ACTION ITEM>
Put every line of the records below into a JSON list of strings, one string per line, with blank lines skipped. Leave the picture lines out of the answer.

[Page-level text extractions]
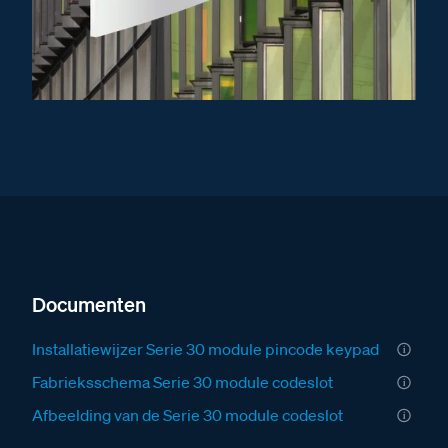
Documenten
Installatiewijzer Serie 30 module pincode keypad
Fabrieksschema Serie 30 module codeslot
Afbeelding van de Serie 30 module codeslot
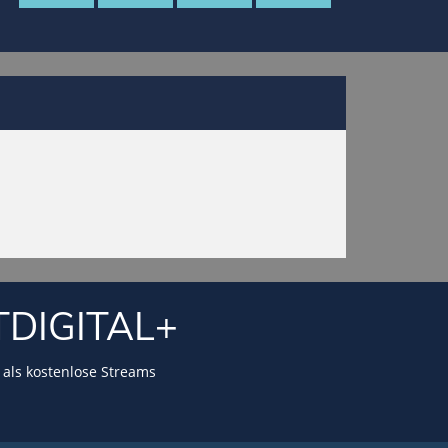
TDIGITAL+
als kostenlose Streams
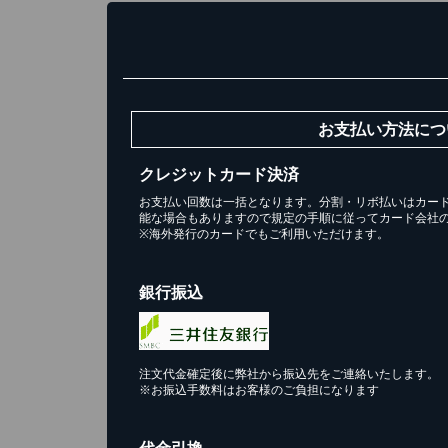
お支払い方法につ
クレジットカード決済
お支払い回数は一括となります。分割・リボ払いはカー
能な場合もありますので規定の手順に従ってカード会社
※海外発行のカードでもご利用いただけます。
ス
1
銀行振込
お買い
注文代金確定後に弊社から振込先をご連絡いたします。
※お振込手数料はお客様のご負担になります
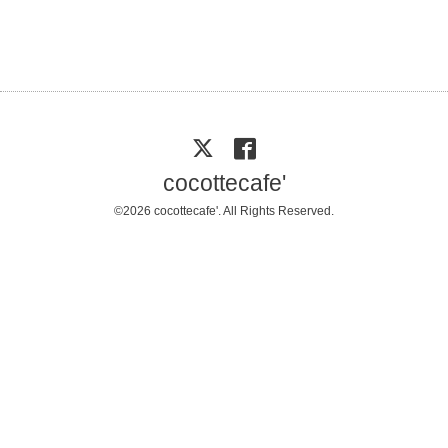
cocottecafe'
©2026
cocottecafe'
. All Rights Reserved.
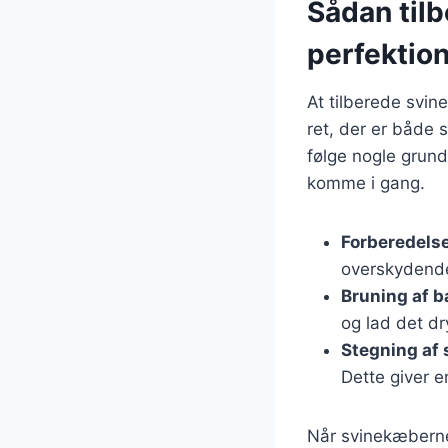
Sådan til
perfektio
At tilberede svin
ret, der er både 
følge nogle grund
komme i gang.
Forberedels
overskydende
Bruning af 
og lad det d
Stegning af
Dette giver 
Når svinekæberne 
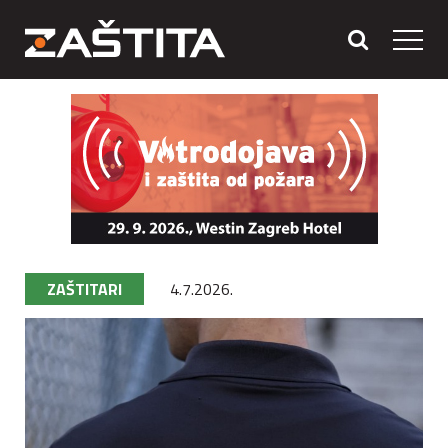
ZAŠTITARI
4.7.2026.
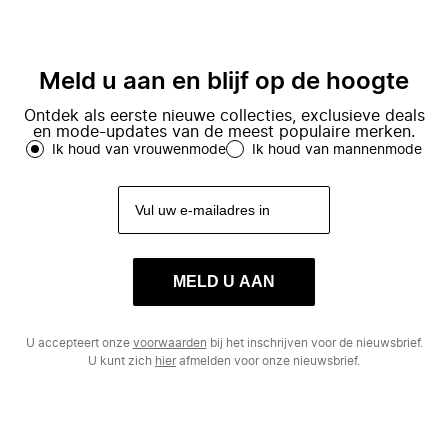
Meld u aan en blijf op de hoogte
Ontdek als eerste nieuwe collecties, exclusieve deals
en mode-updates van de meest populaire merken.
Ik houd van vrouwenmode
Ik houd van mannenmode
MELD U AAN
U accepteert onze
voorwaarden
bij het inschrijven voor de nieuwsbrief.
U kunt zich
hier
afmelden voor onze nieuwsbrief.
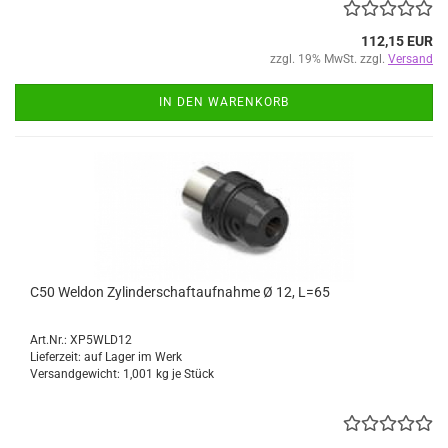
112,15 EUR
zzgl. 19% MwSt. zzgl.
Versand
IN DEN WARENKORB
C50 Weldon Zylinderschaftaufnahme Ø 12, L=65
Art.Nr.: XP5WLD12
Lieferzeit: auf Lager im Werk
Versandgewicht:
1,001
kg je Stück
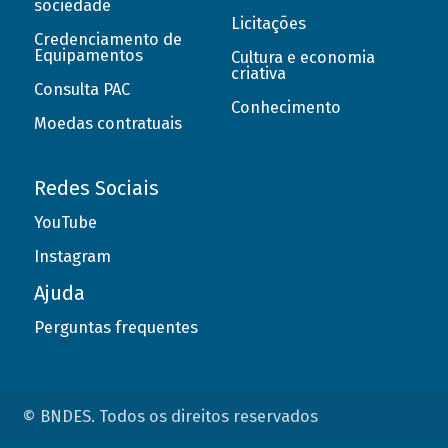
sociedade
Licitações
Credenciamento de
Equipamentos
Cultura e economia
criativa
Consulta PAC
Conhecimento
Moedas contratuais
Redes Sociais
YouTube
Instagram
Ajuda
Perguntas frequentes
© BNDES. Todos os direitos reservados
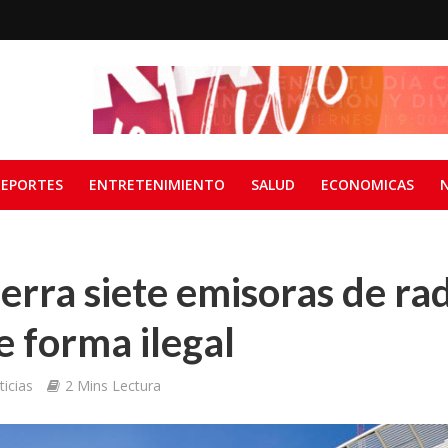
EPORTES
ENTRETENIMIENTO
SALUD
ECONOMICAS
rra siete emisoras de ra
 forma ilegal
icias
2 Mins Lectura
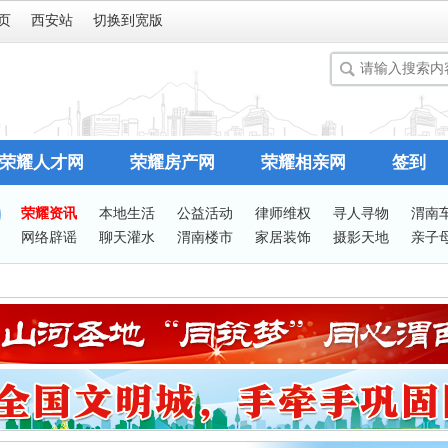
页
西安站
切换到宽版
荣耀人才网
荣耀房产网
荣耀相亲网
签到
荣耀资讯
本地生活
公益活动
律师维权
寻人寻物
渭南
网络辟谣
聊天灌水
渭南楼市
家居装饰
摄影天地
亲子
谈婚论嫁
志愿服务
有问必答
站务处理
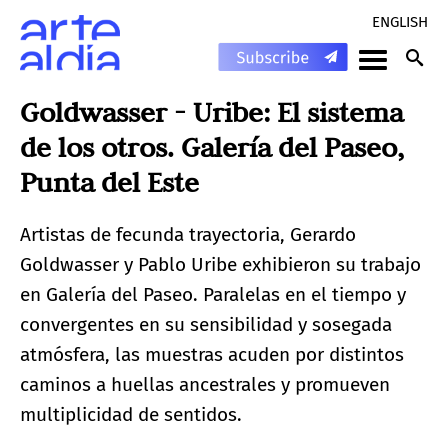
ENGLISH
Goldwasser - Uribe: El sistema
de los otros. Galería del Paseo,
Punta del Este
Artistas de fecunda trayectoria, Gerardo
Goldwasser y Pablo Uribe exhibieron su trabajo
en Galería del Paseo. Paralelas en el tiempo y
convergentes en su sensibilidad y sosegada
atmósfera, las muestras acuden por distintos
caminos a huellas ancestrales y promueven
multiplicidad de sentidos.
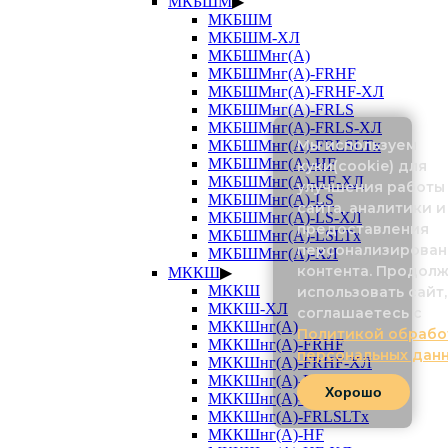
МКБШМ
▶
МКБШМ
МКБШМ-ХЛ
МКБШМнг(А)
МКБШМнг(А)-FRHF
МКБШМнг(А)-FRHF-ХЛ
МКБШМнг(А)-FRLS
МКБШМнг(А)-FRLS-ХЛ
Мы используем
МКБШМнг(А)-FRLSLTx
МКБШМнг(А)-HF
куки(cookie) для
МКБШМнг(А)-HF-ХЛ
улучшения работы
МКБШМнг(А)-LS
сайта, аналитики и
МКБШМнг(А)-LS-ХЛ
предоставления
МКБШМнг(А)-LSLTx
персонализирован
МКБШМнг(А)-ХЛ
контента. Продол
МККШ
▶
МККШ
использовать сайт,
МККШ-ХЛ
соглашаетесь с
МККШнг(А)
Политикой обрабо
МККШнг(А)-FRHF
персональных дан
МККШнг(А)-FRHF-ХЛ
МККШнг(А)-FRLS
Хорошо
МККШнг(А)-FRLS-ХЛ
МККШнг(А)-FRLSLTx
МККШнг(А)-HF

SOLVED PROBLEM>
[
  "Documenten",
  "Installatiewijzer Serie 30 module pincode keypad",
  "Fabrieksschema Serie 30 module codeslot",
  "Afbeelding van de Serie 30 module codeslot",
  "TDIGITAL+",
  "als kostenlose Streams",
  "お支払い方法につ",
  "クレジットカード決済",
  "お支払い回数は一括となります。分割・リボ払いはカー",
  "能な場合もありますので規定の手順に従ってカード会社",
  "※海外発行のカードでもご利用いただけます。",
  "ス",
  "1",
  "銀行振込",
  "お買い",
  "注文代金確定後に弊社から振込先をご連絡いたします。",
  "※お振込手数料はお客様のご負担になります",
  "cocottecafe'",
  "©2026",
  "cocottecafe'",
  ". All Rights Reserved.",
  "Sådan til",
  "perfektio",
  "At tilberede svin",
  "ret, der er både ",
  "følge nogle grund",
  "komme i gang.",
  "Forberedels",
  "overskydende",
  "Bruning af ",
  "og lad det d",
  "Stegning af",
  "Dette giver ",
  "Når svinekæberne ",
  "ZAŠTITARI",
  "4.7.2026.",
  "Meld u aan en blijf op de hoogte",
  "Ontdek als eerste nieuwe collecties, exclusieve deals",
  "en mode-updates van de meest populaire merken.",
  "Ik houd van vrouwenmode",
  "Ik houd van mannenmode",
  "MELD U AAN",
  "U accepteert onze",
  "voorwaarden",
  "bij het inschrijven voor de nieuwsbrief.",
  "U kunt zich",
  "hier",
  "afmelden voor onze nieuwsbrief.",
  "112,15 EUR",
  "zzgl. 19% MwSt. zzgl.",
  "Versand",
  "IN DEN WARENKORB",
  "C50 Weldon Zylinderschaftaufnahme Ø 12, L=65",
  "Art.Nr.: XP5WLD12",
  "Lieferzeit: auf Lager im Werk",
  "Versandgewicht:",
  "1,001",
  "kg je Stück",
  "sociedade",
  "Licitações",
  "Credenciamento de",
  "Equipamentos",
  "Cultura e economia",
  "criativa",
  "Consulta PAC",
  "Conhecimento",
  "Moedas contratuais",
  "Redes Sociais",
  "YouTube",
  "Instagram",
  "Ajuda",
  "Perguntas frequentes",
  "© BNDES. Todos os direitos reservados",
  "EPORTES",
  "ENTRETENIMIENTO",
  "SALUD",
  "ECONOMICAS",
  "rra siete emisoras de ra",
  " forma ilegal",
  "icias",
  "2 Mins Lectura",
  "页",
  "西安站",
  "切换到宽版",
  "荣耀人才网",
  "荣耀房产网",
  "荣耀相亲网",
  "签到",
  "荣耀资讯",
  "本地生活",
  "公益活动",
  "律师维权",
  "寻人寻物",
  "渭南",
  "网络辟谣",
  "聊天灌水",
  "渭南楼市",
  "家居装饰",
  "摄影天地",
  "亲子",
  "谈婚论嫁",
  "志愿服务",
  "有问必答",
  "站务处理",
  "ENGLISH",
  "Goldwasser - Uribe: El sistema",
  "de los otros. Galería del Paseo,",
  "Punta del Este",
  "Artistas de fecunda trayectoria, Gerardo",
  "Goldwasser y Pablo Uribe exhibieron su trabajo",
  "en Galería del Paseo. Paralelas en el tiempo y",
  "convergentes en su sensibilidad y sosegada",
  "atmósfera, las muestras acuden por distintos",
  "caminos a huellas ancestrales y promueven",
  "multiplicidad de sentidos.",
  "МКБШМ",
  "▶",
  "МКБШМ",
  "МКБШМ-ХЛ",
  "МКБШМнг(А)",
  "МКБШМнг(А)-FRHF",
  "МКБШМнг(А)-FRHF-ХЛ",
  "МКБШМнг(А)-FRLS",
  "МКБШМнг(А)-FRLS-ХЛ",
  "Мы используем",
  "МКБШМнг(А)-FRLSLTx",
  "МКБШМнг(А)-HF",
  "куки(cookie) для",
  "МКБШМнг(А)-HF-ХЛ",
  "улучшения работы",
  "МКБШМнг(А)-LS",
  "сайта, аналитики и",
  "МКБШМнг(А)-LS-ХЛ",
  "предоставления",
  "МКБШМнг(А)-LSLTx",
  "персонализирован",
  "МКБШМнг(А)-ХЛ",
  "контента. Продол",
  "МККШ",
  "▶",
  "МККШ",
  "использовать сайт,",
  "МККШ-ХЛ",
  "соглашаетесь с",
  "МККШнг(А)",
  "Политикой обрабо",
  "МККШнг(А)-FRHF",
  "персональных дан",
  "МККШнг(А)-FRHF-ХЛ",
  "МККШнг(А)-FRLS",
  "Хорошо",
  "МККШнг(А)-FRLS-ХЛ",
  "МККШнг(А)-FRLSLTx",
  "МККШнг(А)-HF"
]